Rey melirik Tami sebentar, lalu kembali menatap layar televisi. "Belum tapi aku lagi usaha."

"Usaha apa? Dari tadi cuma gonta-ganti siaran TV." Mulut Tami terdengar menahan tawa. "Atau jangan-jangan ... kamu nunggu bidadari jatuh dari langit? Kayak di iklan-iklan?"

Rey menghela napas. Kepalanya benar-benar menoleh ke arah Tami. "Dari tadi aku emang cuma di sini tapi otak aku nggak cuma diam. Mami, kan, tahu aku. Kalau emang aku nggak bisa nyelesain tantangan ini, aku siap dijodohin sama anak teman Mami itu."

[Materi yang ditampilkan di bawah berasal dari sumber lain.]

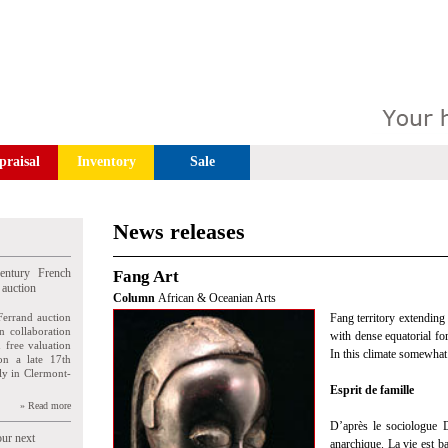
praisal
Inventory
Sale
News releases
entury French
Fang Art
 auction
Column
African & Oceanian Arts
Ferrand auction
Fang territory extendin
n collaboration
with dense equatorial for
n free valuation
In this climate somewhat 
ion a late 17th
ly in Clermont-
Esprit de famille
» Read more
D’après le sociologue 
our next
anarchique. La vie est ba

Tami tersenyum lagi. Kali ini sarat akan kepuasan. "Bagus. Semoga aja kamu berhasil atau kalau nggak, juga nggak pa-pa. Siska masuk kriteria menantu idaman Mami kok."

"Mbak Bey nggak ke sini?" Rey mengalihkan pembicaraan.

"Biasanya kalau mau ke sini bakal nelepon dulu. Mungkin nggak."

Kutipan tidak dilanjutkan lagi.